--- Given information ---
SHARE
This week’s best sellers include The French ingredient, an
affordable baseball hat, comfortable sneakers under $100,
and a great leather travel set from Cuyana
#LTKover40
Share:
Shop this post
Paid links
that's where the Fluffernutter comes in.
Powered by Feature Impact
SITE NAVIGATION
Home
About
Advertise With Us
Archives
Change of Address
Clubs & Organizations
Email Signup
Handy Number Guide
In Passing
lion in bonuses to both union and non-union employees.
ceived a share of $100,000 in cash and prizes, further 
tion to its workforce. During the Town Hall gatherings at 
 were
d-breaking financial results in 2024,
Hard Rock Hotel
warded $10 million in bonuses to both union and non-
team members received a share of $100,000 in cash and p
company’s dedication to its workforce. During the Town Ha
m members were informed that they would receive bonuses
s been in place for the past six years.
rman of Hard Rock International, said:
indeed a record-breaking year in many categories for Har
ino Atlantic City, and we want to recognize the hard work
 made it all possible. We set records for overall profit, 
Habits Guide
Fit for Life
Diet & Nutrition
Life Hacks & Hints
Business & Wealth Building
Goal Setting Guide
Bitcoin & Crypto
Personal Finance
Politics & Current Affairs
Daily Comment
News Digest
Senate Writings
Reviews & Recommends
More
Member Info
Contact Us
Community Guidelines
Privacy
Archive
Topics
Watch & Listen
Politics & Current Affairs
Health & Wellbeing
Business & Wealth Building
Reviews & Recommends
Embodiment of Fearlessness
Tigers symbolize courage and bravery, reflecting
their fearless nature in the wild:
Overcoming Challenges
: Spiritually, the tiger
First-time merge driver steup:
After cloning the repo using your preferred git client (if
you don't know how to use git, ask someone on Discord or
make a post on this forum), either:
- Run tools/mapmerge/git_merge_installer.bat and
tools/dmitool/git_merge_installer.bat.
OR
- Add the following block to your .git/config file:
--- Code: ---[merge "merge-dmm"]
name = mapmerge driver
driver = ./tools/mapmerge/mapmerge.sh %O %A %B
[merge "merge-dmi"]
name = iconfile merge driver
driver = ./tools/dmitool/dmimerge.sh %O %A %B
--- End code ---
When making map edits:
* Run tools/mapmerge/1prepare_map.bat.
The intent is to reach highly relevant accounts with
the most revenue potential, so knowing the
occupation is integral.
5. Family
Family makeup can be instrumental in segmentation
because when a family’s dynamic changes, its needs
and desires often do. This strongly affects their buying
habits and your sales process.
---
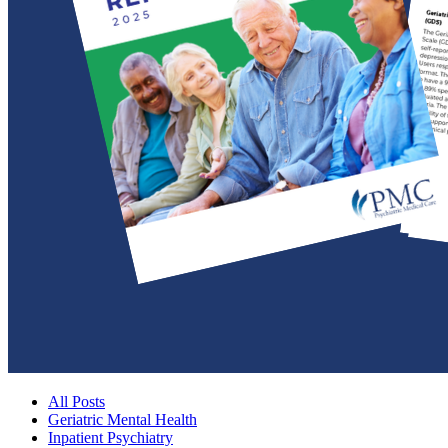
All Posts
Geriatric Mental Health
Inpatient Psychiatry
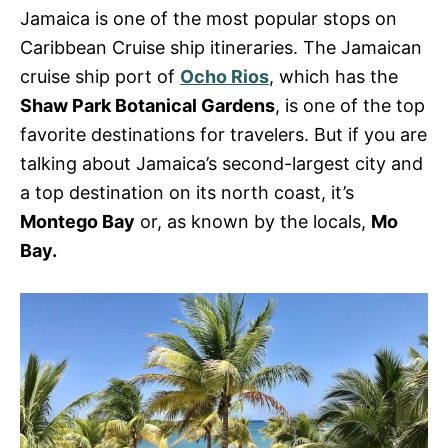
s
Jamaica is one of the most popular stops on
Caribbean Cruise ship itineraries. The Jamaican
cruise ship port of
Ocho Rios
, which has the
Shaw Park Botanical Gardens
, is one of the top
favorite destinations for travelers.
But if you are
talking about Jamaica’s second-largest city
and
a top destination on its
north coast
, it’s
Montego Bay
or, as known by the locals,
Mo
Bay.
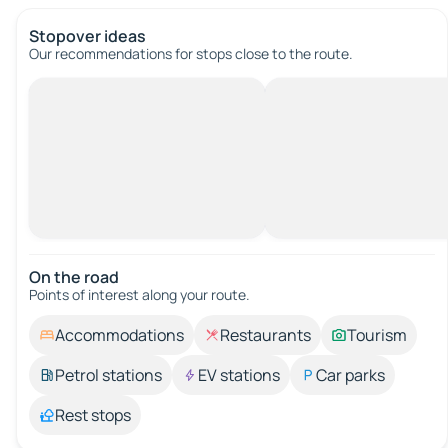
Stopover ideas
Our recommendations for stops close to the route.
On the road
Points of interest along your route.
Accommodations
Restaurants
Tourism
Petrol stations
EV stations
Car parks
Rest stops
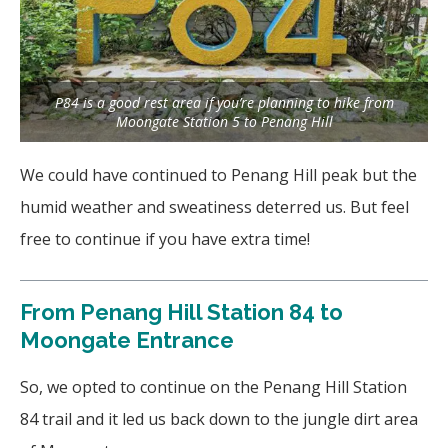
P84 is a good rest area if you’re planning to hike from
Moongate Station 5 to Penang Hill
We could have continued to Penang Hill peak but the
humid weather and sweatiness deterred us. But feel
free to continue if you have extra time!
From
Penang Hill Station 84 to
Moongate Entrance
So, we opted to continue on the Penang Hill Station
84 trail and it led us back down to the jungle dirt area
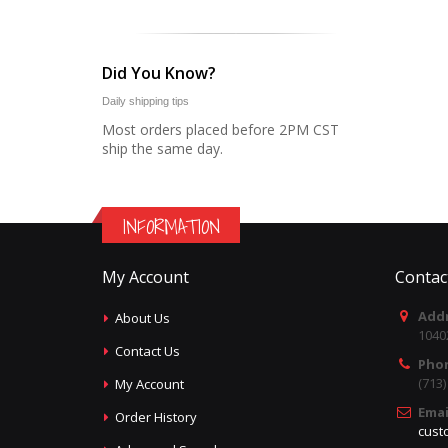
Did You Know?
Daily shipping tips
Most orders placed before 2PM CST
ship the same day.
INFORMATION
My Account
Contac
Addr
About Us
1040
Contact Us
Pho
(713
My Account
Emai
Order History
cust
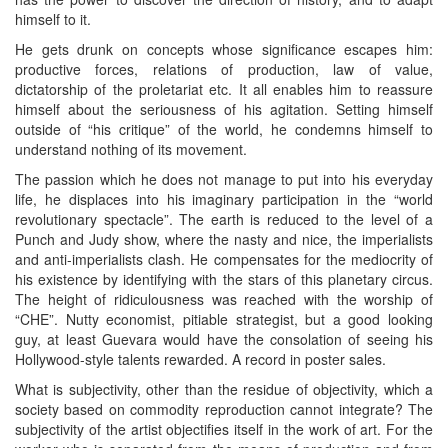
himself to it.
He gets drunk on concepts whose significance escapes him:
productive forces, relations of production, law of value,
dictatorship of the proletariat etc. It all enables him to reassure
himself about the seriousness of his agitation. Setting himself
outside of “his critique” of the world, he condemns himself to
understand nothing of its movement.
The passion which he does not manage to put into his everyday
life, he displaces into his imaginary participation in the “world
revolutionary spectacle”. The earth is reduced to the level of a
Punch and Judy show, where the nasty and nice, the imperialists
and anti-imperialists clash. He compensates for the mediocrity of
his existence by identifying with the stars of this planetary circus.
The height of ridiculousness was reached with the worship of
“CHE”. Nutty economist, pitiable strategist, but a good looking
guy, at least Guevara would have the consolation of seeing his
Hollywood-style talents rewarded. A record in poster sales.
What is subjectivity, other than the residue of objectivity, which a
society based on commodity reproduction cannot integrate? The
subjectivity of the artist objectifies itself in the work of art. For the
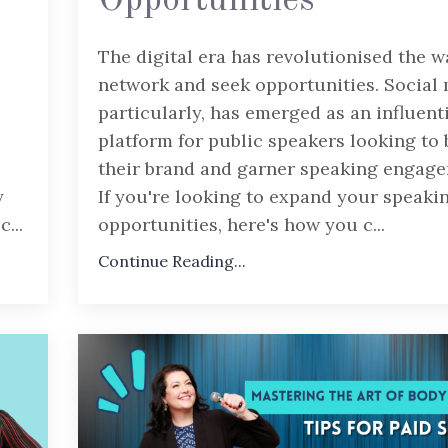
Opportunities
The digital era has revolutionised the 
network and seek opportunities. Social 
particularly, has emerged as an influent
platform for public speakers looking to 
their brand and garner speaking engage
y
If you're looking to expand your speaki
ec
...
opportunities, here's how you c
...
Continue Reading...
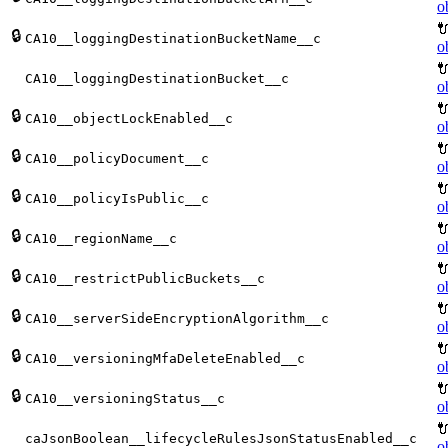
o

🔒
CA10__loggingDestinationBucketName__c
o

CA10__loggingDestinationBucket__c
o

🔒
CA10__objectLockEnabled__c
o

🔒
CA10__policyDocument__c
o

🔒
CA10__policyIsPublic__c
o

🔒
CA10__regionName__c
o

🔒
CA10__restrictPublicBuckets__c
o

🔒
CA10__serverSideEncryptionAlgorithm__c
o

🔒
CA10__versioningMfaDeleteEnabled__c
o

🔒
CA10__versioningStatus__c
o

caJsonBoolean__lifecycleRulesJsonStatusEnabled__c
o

--- Task to carry out ---
The answer must be a single number: how many lines in the records above contain the word "breaking".

--- Answer below ---
2